I glanced up from the skull I’d begun to sketch, and Isla froze. The sky? Vienah blinked.
“I’m not sure what you mean,” Vienah murmured, cocking her head to the side.
I had to give her credit. She was a better liar than I was, but that didn’t stop the slow smile that spread on the ancient elf’s cracked lips.
“Come now,” Khato huffed through his laugh. “I am Lotrennia’s Master of Spells. I am seven hundred years old and have been a mystic for half that time. There is not much that goes on in this land I don’t know about.” He raised bristly eyebrows at her.
Vienah straightened, glancing at us.
“It is a rare gift,” he continued, sitting back, “to influence the rain.”
The rain. It had rained quite a bit since our arrival. I’d thought it was only because of the arrival of spring, or maybe my ignorance of the Lotrennian weather. And it had been so humid.
“Our forces need to eat,” she said, shrugging her shoulders.
“Vienah’s power is a welcome gift to those in Lotrennia,” Isla said, pulling Khato’s attention away from the water witch. “We are lucky to have her for the short while she is on our shores.”
Soft paper slipped through my fingers as I shuffled my sketches, stepping to where Khato sat hunched in the corner of the room, reviewing a scroll that looked more ancient than him.
Seven hundred years, he’d said. To live that long… He raised his tawny eyes and nodded his head in thanks. I lingered for a moment, scanning the withered text in front of him.
“Why aren’t there texts on the Bellators?”
Isla casually stepped to my side, and Drystan glanced up at the movement. The master’s eyes softened as if he expected the question. As if he understood the desperate need for information about the foreign powers living within me.
“I’m sure your friends have already filled you in,” he said softly, angling his head toward Isla.
“They were lost during the War of Ruin, after the demise of the Bellators. But how?” I motioned with my hands to the walls, the living structure that seemed sentient, protective, even.
A strange, glassy look coated his eyes for the briefest moment before he shook his head and shrugged his hunched shoulders. “It is a mystery we’ve spent hundreds of years digging for answers.
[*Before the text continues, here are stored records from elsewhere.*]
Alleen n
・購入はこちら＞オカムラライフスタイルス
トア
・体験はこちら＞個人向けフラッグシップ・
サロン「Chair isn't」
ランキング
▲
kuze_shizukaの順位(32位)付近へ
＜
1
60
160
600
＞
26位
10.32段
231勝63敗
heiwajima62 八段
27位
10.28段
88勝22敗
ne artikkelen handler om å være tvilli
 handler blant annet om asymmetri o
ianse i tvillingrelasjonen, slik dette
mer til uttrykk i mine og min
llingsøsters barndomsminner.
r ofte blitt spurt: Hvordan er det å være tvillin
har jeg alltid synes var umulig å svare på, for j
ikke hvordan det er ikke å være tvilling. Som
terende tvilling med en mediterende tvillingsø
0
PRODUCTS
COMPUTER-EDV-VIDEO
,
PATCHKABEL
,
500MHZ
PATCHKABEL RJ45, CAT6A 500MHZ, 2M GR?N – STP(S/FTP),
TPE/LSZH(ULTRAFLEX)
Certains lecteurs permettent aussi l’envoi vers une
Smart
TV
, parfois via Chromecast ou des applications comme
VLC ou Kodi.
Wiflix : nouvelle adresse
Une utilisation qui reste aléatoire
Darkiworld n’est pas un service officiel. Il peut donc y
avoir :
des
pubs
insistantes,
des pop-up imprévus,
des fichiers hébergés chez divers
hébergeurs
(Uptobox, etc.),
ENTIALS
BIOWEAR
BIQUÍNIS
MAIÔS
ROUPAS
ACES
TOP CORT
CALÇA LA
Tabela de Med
Our best guess is that the texts were either lost or stolen during the war.”
The corner of my lips hung in disappointment, and his gray eyebrows tilted up.
“These powers are new to you, Bonder. And having spent your entire life shadowed from the truth of the world, my guess is that they’re overwhelming on a good day, suffocating on a bad one. But even if the Bellator texts remained, I am doubtful they would give you the answers you seek.”
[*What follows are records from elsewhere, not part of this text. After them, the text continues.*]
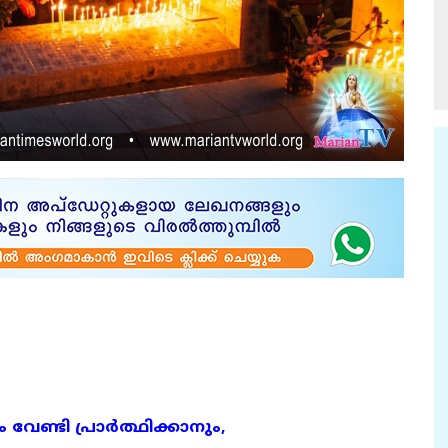
േണ്ടി പ്രാർത്ഥിക്കാനും,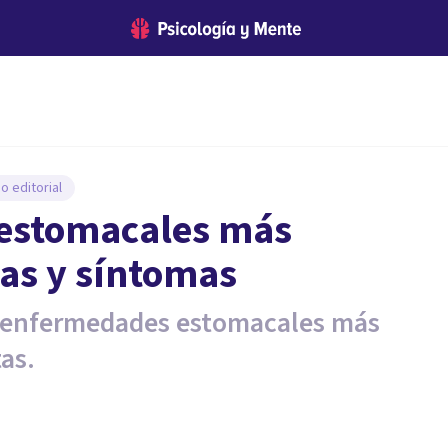
o editorial
 estomacales más
as y síntomas
s enfermedades estomacales más
as.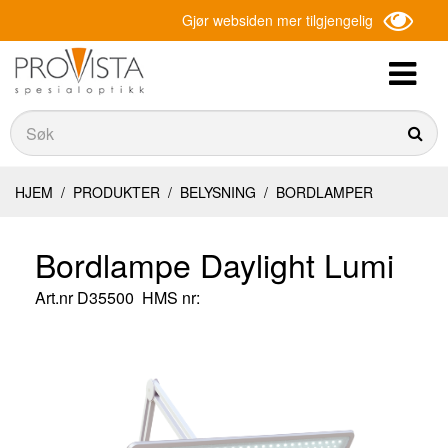
Gjør websiden mer tilgjengelig
Søk
Søk
HJEM
/
PRODUKTER
/
BELYSNING
/
BORDLAMPER
Bordlampe Daylight Lumi
Art.nr
D35500
HMS nr: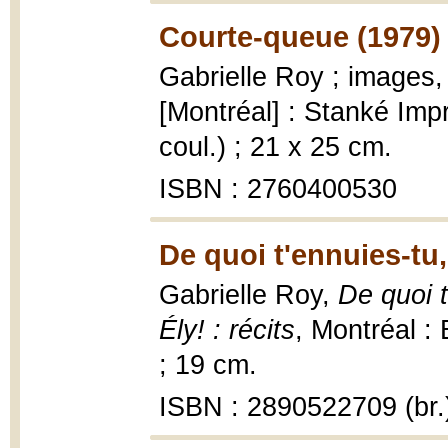
Courte-queue (1979)
Gabrielle Roy ; images,
[Montréal] : Stanké Impr.
coul.) ; 21 x 25 cm.
ISBN : 2760400530
De quoi t'ennuies-tu,
Gabrielle Roy,
De quoi t
Ély! : récits
, Montréal :
; 19 cm.
ISBN : 2890522709 (br.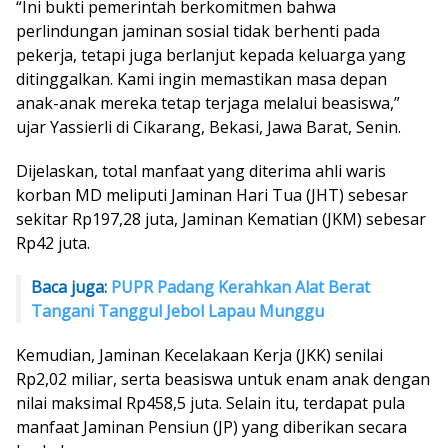
“Ini bukti pemerintah berkomitmen bahwa
perlindungan jaminan sosial tidak berhenti pada
pekerja, tetapi juga berlanjut kepada keluarga yang
ditinggalkan. Kami ingin memastikan masa depan
anak-anak mereka tetap terjaga melalui beasiswa,”
ujar Yassierli di Cikarang, Bekasi, Jawa Barat, Senin.
Dijelaskan, total manfaat yang diterima ahli waris
korban MD meliputi Jaminan Hari Tua (JHT) sebesar
sekitar Rp197,28 juta, Jaminan Kematian (JKM) sebesar
Rp42 juta.
Baca juga:
PUPR Padang Kerahkan Alat Berat
Tangani Tanggul Jebol Lapau Munggu
Kemudian, Jaminan Kecelakaan Kerja (JKK) senilai
Rp2,02 miliar, serta beasiswa untuk enam anak dengan
nilai maksimal Rp458,5 juta. Selain itu, terdapat pula
manfaat Jaminan Pensiun (JP) yang diberikan secara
My brows pinched, and he offered a reassuring smile.
“What is transformation, but rebirth? Creation itself? It has pushed its way into a place clouded in darkness. There are two extremes now attempting to coexist in the walls of your inner being. Dark and light, death and life. They are to the other as oil is to water. And how do you mix the two?”
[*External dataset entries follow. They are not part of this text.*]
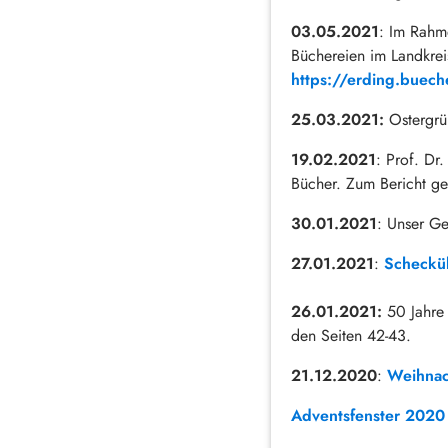
03.05.2021
: Im Rahm
Büchereien im Landkreis
https://erding.bueche
25.03.2021:
Ostergrü
19.02.2021
: Prof. Dr
Bücher. Zum Bericht g
30.01.2021
: Unser Ge
27.01.2021
:
Schecküb
26.01.2021:
50 Jahre 
den Seiten 42-43.
21.12.2020
:
Weihnac
Adventsfenster 2020 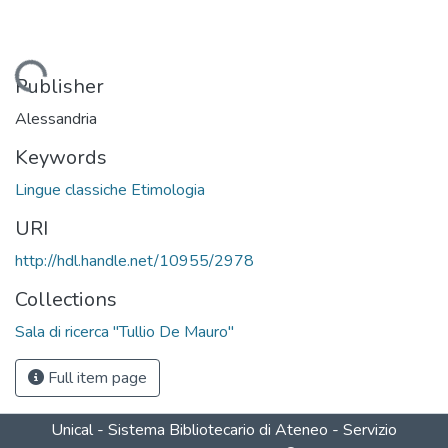
Loading...
Publisher
Alessandria
Keywords
Lingue classiche Etimologia
URI
http://hdl.handle.net/10955/2978
Collections
Sala di ricerca "Tullio De Mauro"
Full item page
Unical - Sistema Bibliotecario di Ateneo - Servizio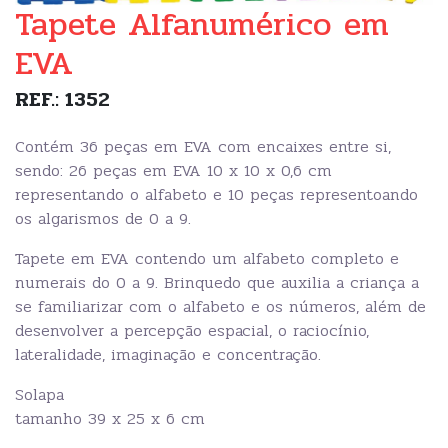
Tapete Alfanumérico em
EVA
REF.: 1352
Contém 36 peças em EVA com encaixes entre si,
sendo: 26 peças em EVA 10 x 10 x 0,6 cm
representando o alfabeto e 10 peças representoando
os algarismos de 0 a 9.
Tapete em EVA contendo um alfabeto completo e
numerais do 0 a 9. Brinquedo que auxilia a criança a
se familiarizar com o alfabeto e os números, além de
desenvolver a percepção espacial, o raciocínio,
lateralidade, imaginação e concentração.
Solapa
tamanho 39 x 25 x 6 cm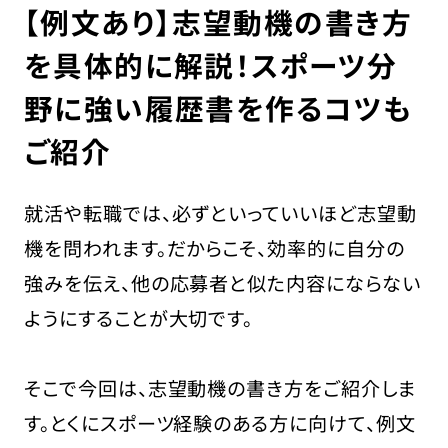
【例文あり】志望動機の書き方
を具体的に解説！スポーツ分
野に強い履歴書を作るコツも
採用担当の方はこちら
ご紹介
お問い合わせ
運営会社
就活や転職では、必ずといっていいほど志望動
プライバシーポリシー
機を問われます。だからこそ、効率的に自分の
強みを伝え、他の応募者と似た内容にならない
ようにすることが大切です。
そこで今回は、志望動機の書き方をご紹介しま
す。とくにスポーツ経験のある方に向けて、例文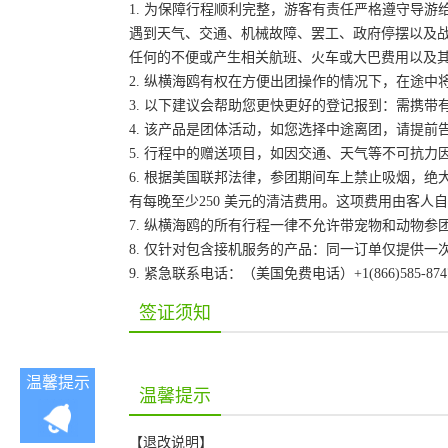
1. 为保障行程顺利完整，游客有责任严格遵守导
遇到天气、交通、机械故障、罢工、政府停摆以及
任何的不便或产生相关航班、火车或大巴费用以及
2. 纵横海鸥有权在方便出团操作的情况下，在途
3. 以下建议会帮助您更快更好的登记报到：需携带
4. 该产品是团体活动，如您选择中途离团，请提
5. 行程中的赠送项目，如因交通、天气等不可抗
6. 根据美国联邦法律，参团期间车上禁止吸烟，
有每晚至少250 美元的清洁费用。这项费用由客
7. 纵横海鸥的所有行程一律不允许带宠物和动物参
8. 仅针对包含接机服务的产品：同一订单仅提供
9. 紧急联系电话：（美国免费电话）+1(866)585-87
签证须知
温馨提示
温馨提示
【退改说明】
“Flour,” Vienah piped in from her desk.
My lips twitched as Khato huffed a laugh.
“You need something to bind them,” he explained, turning to me.
“I don’t know what that is,” I replied.
He gave me a sad smile. “The universe is cunning. It has a way of leading us to our fate on broken roads, over impassable mountains, and through treacherous waters. Trust it. Allow the universe to lead you to yours.”
My heart stilled. He removed his spectacles, his penetrating eyes scanning the air around me as if tracing some invisible web.
“The gods certainly do have interesting ways of leading us to where we need to be,” Isla added.
The master’s eyes flicked to Isla. “It’s not the gods, my dear. The threads of the universe…” he mused, eyes darting back to open air around my head. “Endless possibilities exist. Curious links and connections…”
I swallowed, the weight of my crumbled identity and crushing responsibility pressing down upon my shoulders, leading me blindly toward an unknown fate.